Plymouth is a port city in South West England, located on the south coast of Devon. Plymouth is a great place to explore and enjoying your family holiday.
Theatre Royal Plymouth - is the largest and best attended regional producing theatre in the UK and the leading promoter of theatre in the South West. This award-winning theatre production and learning centre, with shows to suite everyone.
The Barbican – is a beautiful waterfront location full of history offering a diverse range of shopping experiences. With the delightful old port, full of narrow cobbled streets, Elizabethan warehouses, specialist shops, art galleries, cafes and restaurants. Stand where the Pilgrims and many of Plymouth's merchants, mariners, privateers and buccaneers would have passed, over the centuries.
National Marine Aquarium - the UK’s largest aquarium, run by the Ocean Conservation Trust. Take a journey around the different zones of the world’s Ocean, from the local waters of Plymouth Sound, all the way to the tropical seas of the Great Barrier Reef and everywhere in between.
Plymouth Gin Distillery - Gin Distillery that offers a variety of three different tours, shop and cocktail lounge. Black Friars Distillery, the working home of Plymouth Gin since 1793, is the oldest working gin distillery in England and is situated in the heart of the historic port city of Plymouth.
Smeaton's Tower - is one of the city's most recognisable and well-loved landmarks. The lighthouse was originally built out on the notorious Eddystone Reef in 1759. It was taken down in the early 1880s and approximately two thirds of its structure moved stone by stone to its current resting place. Now standing at 72 feet high, it offers brilliant views of Plymouth Sound and beyond.

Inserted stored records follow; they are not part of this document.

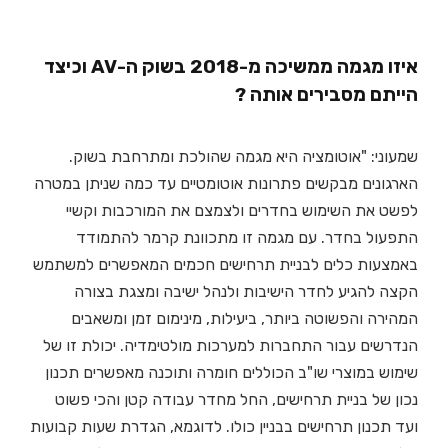
איזו מגמה ממשיכה מ-2018 בשוק ה-AV וכיצד
הייתם מסבירים אותה ?
שמעוני: "אוטומציה היא מגמה שהולכת ומתרחבת בשוק.
הארגונים מבקשים פתרונות אוטומטיים עד כמה שניתן במטרה
לפשט את השימוש בחדרים ולצמצם את המורכבות וקשיי
התפעול בחדר. עם מגמה זו מתכוונת קרמר להתמודד
באמצעות כלים לבניית תרחישים חכמים המאפשרים למשתמש
הקצה להגיע לחדר הישיבות ולנהל ישיבה ומצגת בצורה
המהירה והפשוטה ביותר, ביעילות, מינימום זמן ומשאבים
הנדרשים עבור התחברות למערכות מולטימדיה. יכולת זו של
שימוש במוצרי שו"ב הכוללים חומרה ותוכנה מאפשרים תכנון
נכון של בניית תרחישים, החל מחדר עבודה קטן והכי פשוט
ועד תכנון תרחישים בבניין כולו. לדוגמא, הגדרת שעות קבועות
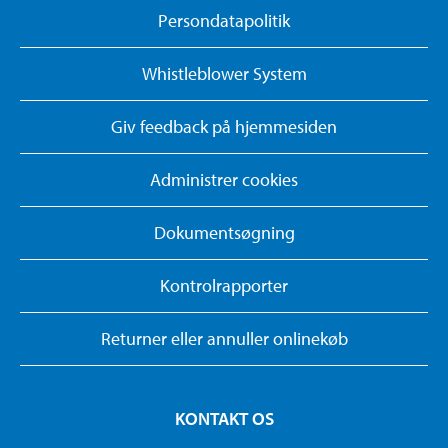
Persondatapolitik
Whistleblower System
Giv feedback på hjemmesiden
Administrer cookies
Dokumentsøgning
Kontrolrapporter
Returner eller annuller onlinekøb
KONTAKT OS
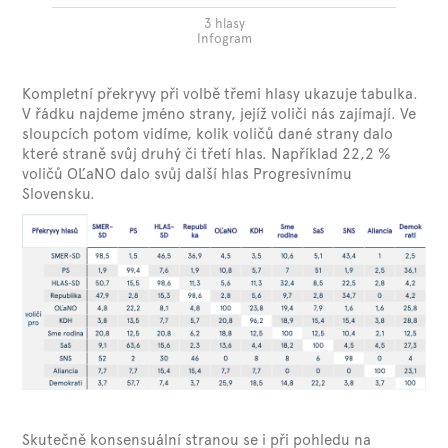
3 hlasy
Infogram
Kompletní překryvy při volbě třemi hlasy ukazuje tabulka.
V řádku najdeme jméno strany, jejíž voliči nás zajímají. Ve
sloupcích potom vidíme, kolik voličů dané strany dalo
které straně svůj druhý či třetí hlas. Například 22,2 %
voličů OĽaNO dalo svůj další hlas Progresivnímu
Slovensku.
Skutečně konsensuální stranou se i při pohledu na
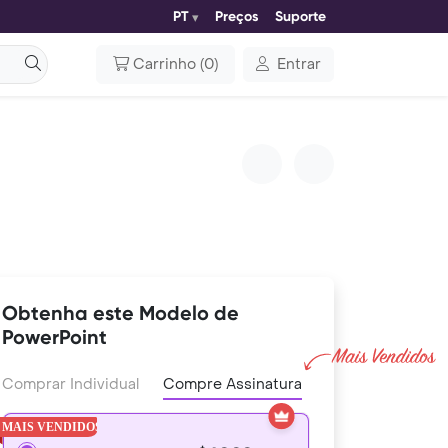
PT
Preços
Suporte
Carrinho
(
0
)
Entrar
Obtenha este Modelo de
PowerPoint
Comprar Individual
Compre Assinatura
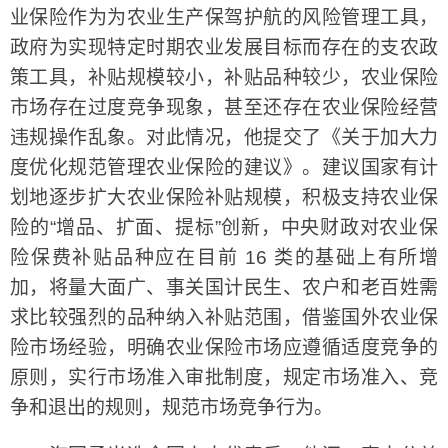
业保险作为为农业生产保驾护航的风险管理工具，
政府为实现特定时期农业发展目标而存在的支农政
策工具，补贴规模较小，补贴品种较少，农业保险
市场存在过度竞争现象，甚至还存在农业保险经营
违规操作乱象。对此情况，他提交了《关于加大力
度优化规范管理农业保险的建议》。建议国家有计
划地逐步扩大农业保险补贴规模，积极支持农业保
险的“增品、扩面、提标”创新，中央财政对农业保
险保费补贴品种应在目前 16 类的基础上有所增
加，将量大面广、事关国计民生、农户和老百姓需
求比较强烈的品种纳入补贴范围，借鉴国外农业保
险市场经验，明确农业保险市场应遵循适度竞争的
原则，实行市场准入审批制度，规定市场准入、竞
争和退出的规则，规范市场竞争行为。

Plymouth Sound – a magnificent coastal section runs along the eastern side of Plymouth Sound from Andurn Point northwards to Mount Batten Point. At Bovisand Bay the harder Staddon Grits appears and forms the headland from Staddon Point northward. The sandstones in this formation were deposited in marine sand bars. To the north, most of Jenny Cliff Bay is cut into softer and younger marine slates but the northernmost promontory of Mount Batten Point is made of limestone laid down in a clear warm tropical sea.